Epithelial organ shape is generated by patterned actomyosin contractility and maintained by the extracellular matrix
Fig 4
Computationally testing the hypothesis of patterned ECM tension.
In these simulations, the passive tensile stress of the ECM associated with squamous cells (FECMs) is lower than the passive tensile stress of the ECM associated with columnar cells (FECMc). Extremely different tensile forces, FECMs v.s. FECMc, are needed to bend the tissue, (A) Initial and final frames of a representative computational simulation showing how higher tension in ECM associated with columnar cells in comparison with the tension in the ECM associated with squamous cells leads to slightly curved shape profile of the wing disc. Comparison of in-silico prediction of impacts of different levels of ECM tension on (B) curvature profile of experimental (n = 16) and simulated (n = 1) wing discs.

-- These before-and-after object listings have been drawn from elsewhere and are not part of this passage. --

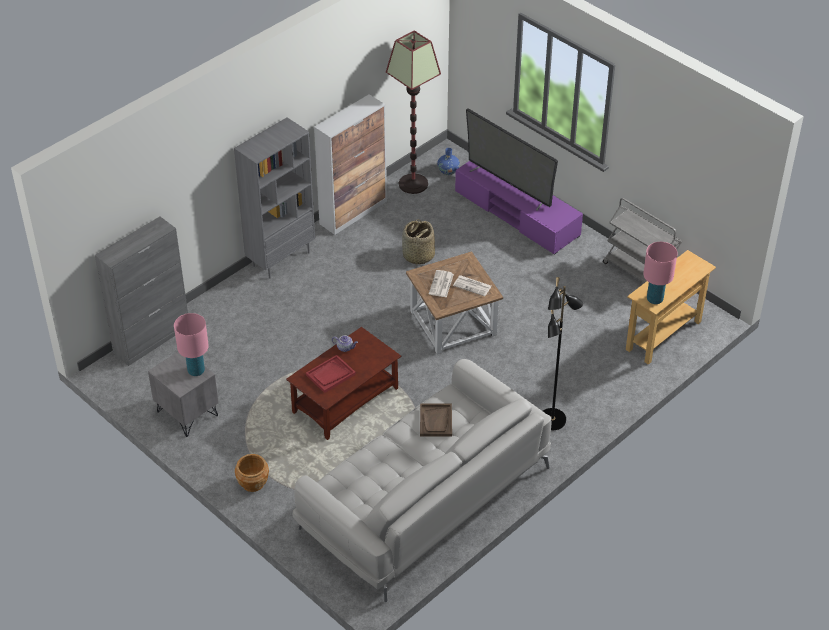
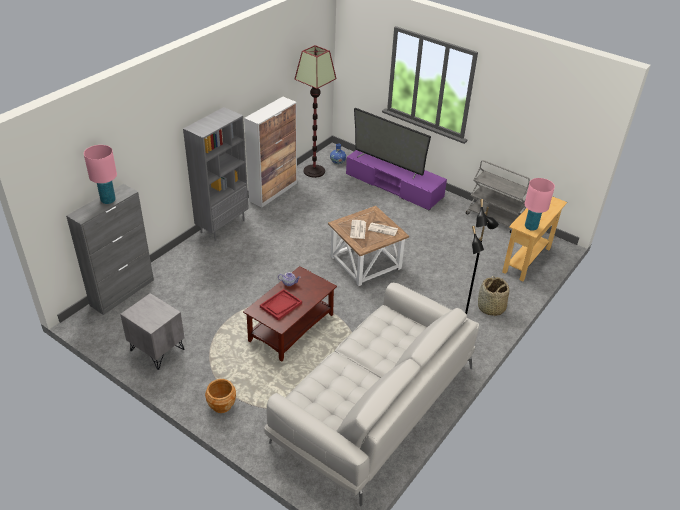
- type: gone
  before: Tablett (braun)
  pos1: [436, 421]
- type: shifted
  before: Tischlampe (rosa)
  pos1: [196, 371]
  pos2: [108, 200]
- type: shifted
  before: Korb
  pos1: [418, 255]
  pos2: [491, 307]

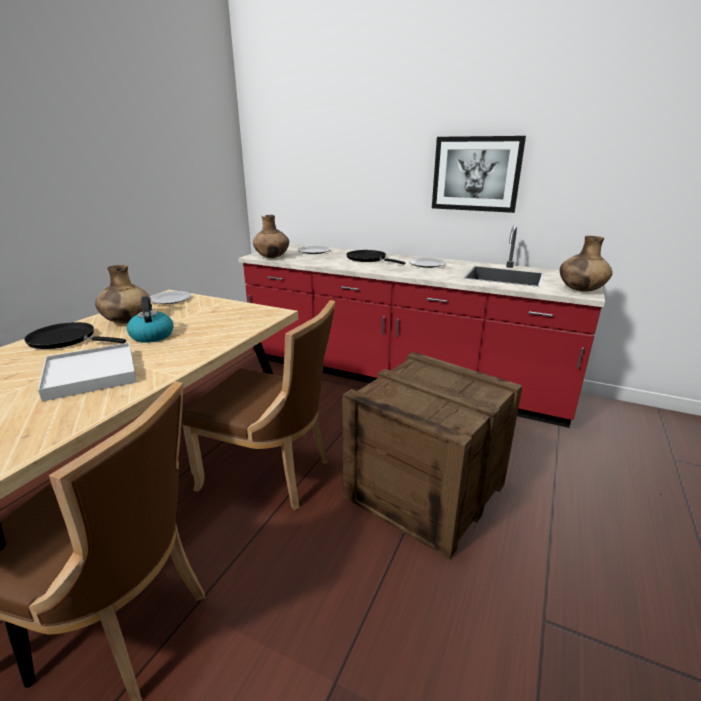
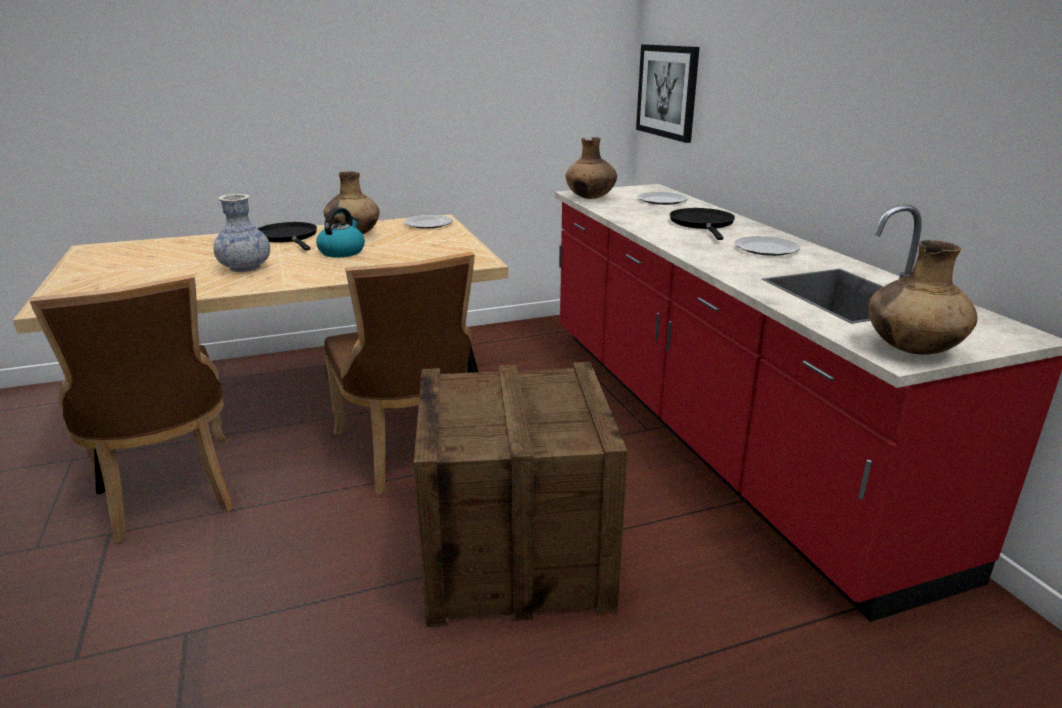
- type: shifted
  before: Bild
  pos1: [476, 174]
  pos2: [667, 91]
- type: swapped
  before: Tablett (weiß)
  after: Vase
  pos1: [91, 374]
  pos2: [245, 268]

Experimental data are shown with mean ± standard deviation. The final global curvature of the tissue is uniquely determined in the simulation with a specific set of input parameters; (C) the relative position of nuclei, (D) the height of columnar cells. In C and D, boxplots show minimum, first quartile, mean, third quartile, maximum, and outlier of simulated (n = 65) and experimental (n = 1064) columnar cells. “Baseline,” here, corresponds to the condition that the whole ECM is initiated without any tension in the simulation.